BRIEF —
Down to the last character, transcribe every record.

+++++

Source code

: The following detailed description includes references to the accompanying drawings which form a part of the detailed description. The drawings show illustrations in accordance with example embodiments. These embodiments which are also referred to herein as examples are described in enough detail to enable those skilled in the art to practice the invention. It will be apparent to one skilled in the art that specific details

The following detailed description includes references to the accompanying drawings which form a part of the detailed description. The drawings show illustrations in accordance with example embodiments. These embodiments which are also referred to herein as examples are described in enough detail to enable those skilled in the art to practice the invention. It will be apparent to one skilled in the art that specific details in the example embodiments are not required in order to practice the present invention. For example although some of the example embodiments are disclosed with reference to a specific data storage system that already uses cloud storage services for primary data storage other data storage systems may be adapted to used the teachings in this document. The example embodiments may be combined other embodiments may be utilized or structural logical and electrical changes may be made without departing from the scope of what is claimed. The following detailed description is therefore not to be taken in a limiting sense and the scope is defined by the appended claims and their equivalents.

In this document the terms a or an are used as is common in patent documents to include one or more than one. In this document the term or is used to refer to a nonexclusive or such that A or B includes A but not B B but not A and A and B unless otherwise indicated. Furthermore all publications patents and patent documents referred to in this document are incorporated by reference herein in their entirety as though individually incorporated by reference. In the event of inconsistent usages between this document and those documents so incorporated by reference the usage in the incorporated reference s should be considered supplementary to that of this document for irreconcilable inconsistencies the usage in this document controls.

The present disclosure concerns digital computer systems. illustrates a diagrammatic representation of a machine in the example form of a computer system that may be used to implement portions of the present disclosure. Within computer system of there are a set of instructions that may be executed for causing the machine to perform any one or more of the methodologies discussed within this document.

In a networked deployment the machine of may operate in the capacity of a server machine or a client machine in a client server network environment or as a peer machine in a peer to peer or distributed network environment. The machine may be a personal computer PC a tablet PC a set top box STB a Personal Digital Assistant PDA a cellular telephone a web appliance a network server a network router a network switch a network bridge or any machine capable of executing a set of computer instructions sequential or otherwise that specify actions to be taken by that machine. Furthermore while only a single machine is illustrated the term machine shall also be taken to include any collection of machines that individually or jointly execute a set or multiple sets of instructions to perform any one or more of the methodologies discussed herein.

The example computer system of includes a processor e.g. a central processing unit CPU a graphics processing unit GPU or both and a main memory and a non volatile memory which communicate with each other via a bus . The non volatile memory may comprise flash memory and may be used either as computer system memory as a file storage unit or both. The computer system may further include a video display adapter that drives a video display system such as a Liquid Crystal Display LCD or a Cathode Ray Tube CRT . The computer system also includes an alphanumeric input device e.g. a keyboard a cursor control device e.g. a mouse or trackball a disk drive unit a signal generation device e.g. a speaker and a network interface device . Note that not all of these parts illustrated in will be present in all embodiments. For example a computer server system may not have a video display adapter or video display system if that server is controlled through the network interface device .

+++++

WRITTEN RESPONSE —
Source code

: The following detailed description includes references to the accompanying drawings which form a part of the detailed description. The drawings show illustrations in accordance with example embodiments. These embodiments which are also referred to herein as examples are described in enough detail to enable those skilled in the art to practice the invention. It will be apparent to one skilled in the art that specific details

The following detailed description includes references to the accompanying drawings which form a part of the detailed description. The drawings show illustrations in accordance with example embodiments. These embodiments which are also referred to herein as examples are described in enough detail to enable those skilled in the art to practice the invention. It will be apparent to one skilled in the art that specific details in the example embodiments are not required in order to practice the present invention. For example although some of the example embodiments are disclosed with reference to a specific data storage system that already uses cloud storage services for primary data storage other data storage systems may be adapted to used the teachings in this document. The example embodiments may be combined other embodiments may be utilized or structural logical and electrical changes may be made without departing from the scope of what is claimed. The following detailed description is therefore not to be taken in a limiting sense and the scope is defined by the appended claims and their equivalents.

In this document the terms a or an are used as is common in patent documents to include one or more than one. In this document the term or is used to refer to a nonexclusive or such that A or B includes A but not B B but not A and A and B unless otherwise indicated. Furthermore all publications patents and patent documents referred to in this document are incorporated by reference herein in their entirety as though individually incorporated by reference. In the event of inconsistent usages between this document and those documents so incorporated by reference the usage in the incorporated reference s should be considered supplementary to that of this document for irreconcilable inconsistencies the usage in this document controls.

The present disclosure concerns digital computer systems. illustrates a diagrammatic representation of a machine in the example form of a computer system that may be used to implement portions of the present disclosure. Within computer system of there are a set of instructions that may be executed for causing the machine to perform any one or more of the methodologies discussed within this document.

In a networked deployment the machine of may operate in the capacity of a server machine or a client machine in a client server network environment or as a peer machine in a peer to peer or distributed network environment. The machine may be a personal computer PC a tablet PC a set top box STB a Personal Digital Assistant PDA a cellular telephone a web appliance a network server a network router a network switch a network bridge or any machine capable of executing a set of computer instructions sequential or otherwise that specify actions to be taken by that machine. Furthermore while only a single machine is illustrated the term machine shall also be taken to include any collection of machines that individually or jointly execute a set or multiple sets of instructions to perform any one or more of the methodologies discussed herein.

The example computer system of includes a processor e.g. a central processing unit CPU a graphics processing unit GPU or both and a main memory and a non volatile memory which communicate with each other via a bus . The non volatile memory may comprise flash memory and may be used either as computer system memory as a file storage unit or both. The computer system may further include a video display adapter that drives a video display system such as a Liquid Crystal Display LCD or a Cathode Ray Tube CRT . The computer system also includes an alphanumeric input device e.g. a keyboard a cursor control device e.g. a mouse or trackball a disk drive unit a signal generation device e.g. a speaker and a network interface device . Note that not all of these parts illustrated in will be present in all embodiments. For example a computer server system may not have a video display adapter or video display system if that server is controlled through the network interface device .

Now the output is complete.